How would someone know what to look for if they weren’t trained to look for it?

This past spring (2023), she learned of another likely diagnosis: Endometriosis. Her painful periods had ceased for a few years when her IUD made her periods go away. But the periods came back, and with them, so did the pain. As someone living with chronic pain, she got to the point where she didn’t want to be in her body anymore. Not in the sense that she didn’t want to be alive, but it was getting so hard to be in that amount of pain every day and increasingly frustrating to miss out on activities that she had enjoyed in the past.  

It is so normalized in our society for women to experience pain during sex or to have some degree of lack of pleasure. This makes it difficult to get a diagnosis and be taken seriously as a patient, as a wife, and as a friend. When women don’t want to have sex, it just reinforces the stereotype that women don’t like sex as much as men do. 

Even now, in a supportive marriage, she still finds herself feeling guilt when she doesn’t want to have sex. It comes from her trauma, from society’s pressure to “keep men happy,” and from the belief that sex is an important part of a healthy relationship. She makes a poignant decision not to have sex when she is in pain. It is challenging for her husband, although he supports her, not to get his ego bruised. During pain flares, she must find other ways to reassure him that she still finds him attractive. 
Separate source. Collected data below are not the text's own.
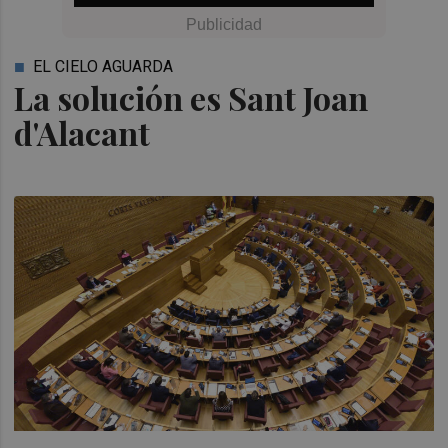
EL CIELO AGUARDA
La solución es Sant Joan
d'Alacant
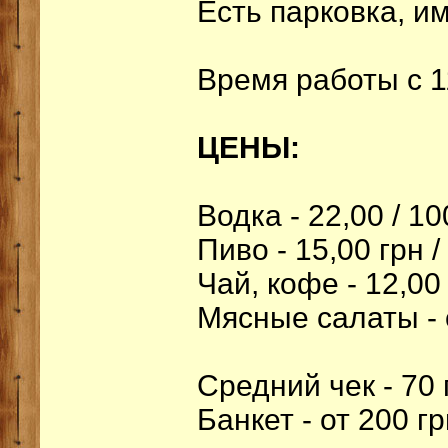
Есть парковка, и
Время работы с 1
ЦЕНЫ:
Водка - 22,00 / 10
Пиво - 15,00 грн /
Чай, кофе - 12,00
Мясные салаты - о
Средний чек - 70 
Банкет - от 200 г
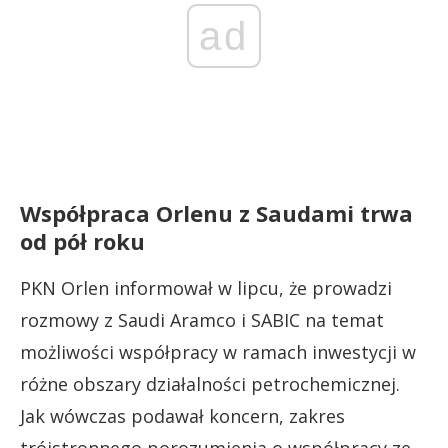
ad
Współpraca Orlenu z Saudami trwa
od pół roku
PKN Orlen informował w lipcu, że prowadzi
rozmowy z Saudi Aramco i SABIC na temat
możliwości współpracy w ramach inwestycji w
różne obszary działalności petrochemicznej.
Jak wówczas podawał koncern, zakres
trójstronnego porozumienia o współpracy ze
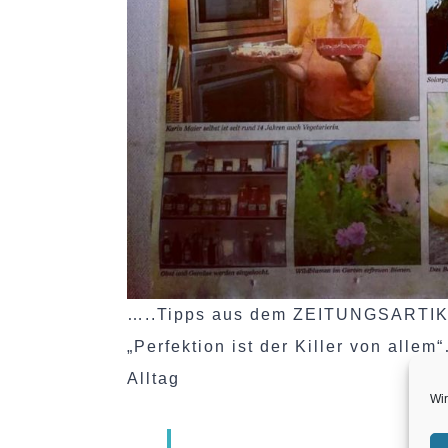
…..Tipps aus dem ZEITUNGSARTIKEL
„Perfektion ist der Killer von alle
Alltag
Wir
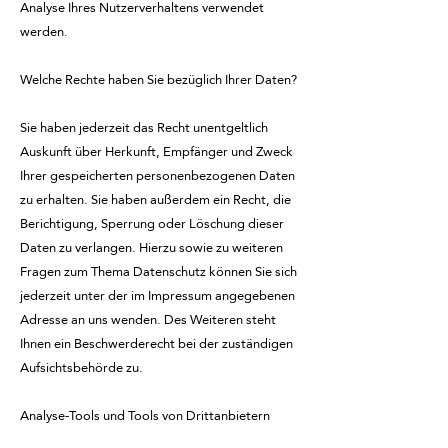
Analyse Ihres Nutzerverhaltens verwendet
werden.
Welche Rechte haben Sie bezüglich Ihrer Daten?
Sie haben jederzeit das Recht unentgeltlich
Auskunft über Herkunft, Empfänger und Zweck
Ihrer gespeicherten personenbezogenen Daten
zu erhalten. Sie haben außerdem ein Recht, die
Berichtigung, Sperrung oder Löschung dieser
Daten zu verlangen. Hierzu sowie zu weiteren
Fragen zum Thema Datenschutz können Sie sich
jederzeit unter der im Impressum angegebenen
Adresse an uns wenden. Des Weiteren steht
Ihnen ein Beschwerderecht bei der zuständigen
Aufsichtsbehörde zu.
Analyse-Tools und Tools von Drittanbietern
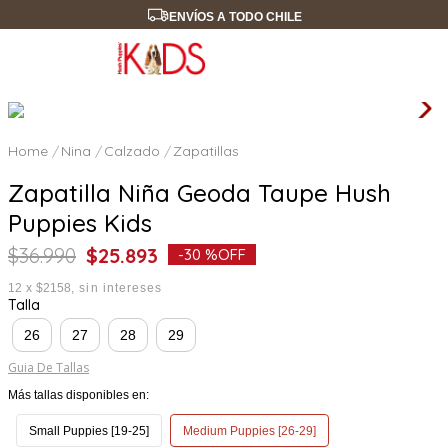
ENVÍOS A TODO CHILE
Nina
Calzado
Zapatillas
Zapatilla Niña Geoda Taupe Hush
Puppies Kids
$
36
.
990
$
25
.
893
-
30 %
OFF
12
x
$2158
sin intereses
Talla
26
27
28
29
Guia De Tallas
Más tallas disponibles en:
Small Puppies [19-25]
Medium Puppies [26-29]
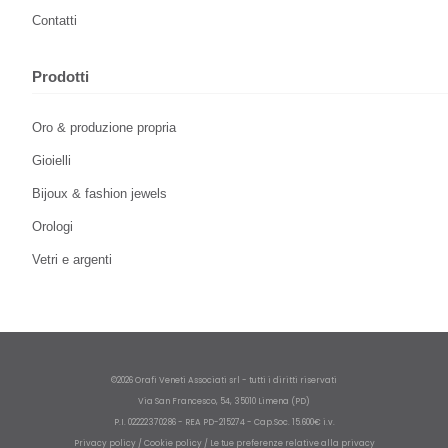
Contatti
Prodotti
Oro & produzione propria
Gioielli
Bijoux & fashion jewels
Orologi
Vetri e argenti
©2026 Orafi Veneti Associati srl - tutti i diritti riservati
Via San Francesco, 54, 35010 Limena (PD)
P.I. 02222370286 - REA PD-215274 - Cap.Soc. 15.600€ i.v.
Privacy policy
/
Cookie policy
/
Le tue preferenze relative alla privacy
Something that has helped her live with her condition is activism. She joined an organization called “Tight Lipped” that works to add more education about pelvic floor dysfunction and pelvic pain disorders and their treatment into residency programs. She wants to be an OBGYN, but is also currently getting a PhD in developmental biology, and interested in using her MD/PhD degrees to further the field of reproductive endocrinology and infertility. Through her work now, she has been able to take the burden off herself to become a pelvic pain care provider. She uses her knowledge and experience as a patient to educate and inspire other providers to go into this field. She knows the need for vulvovaginal pain care is high and hopes that one day others will also recognize that such a disability needs to be talked about and treated.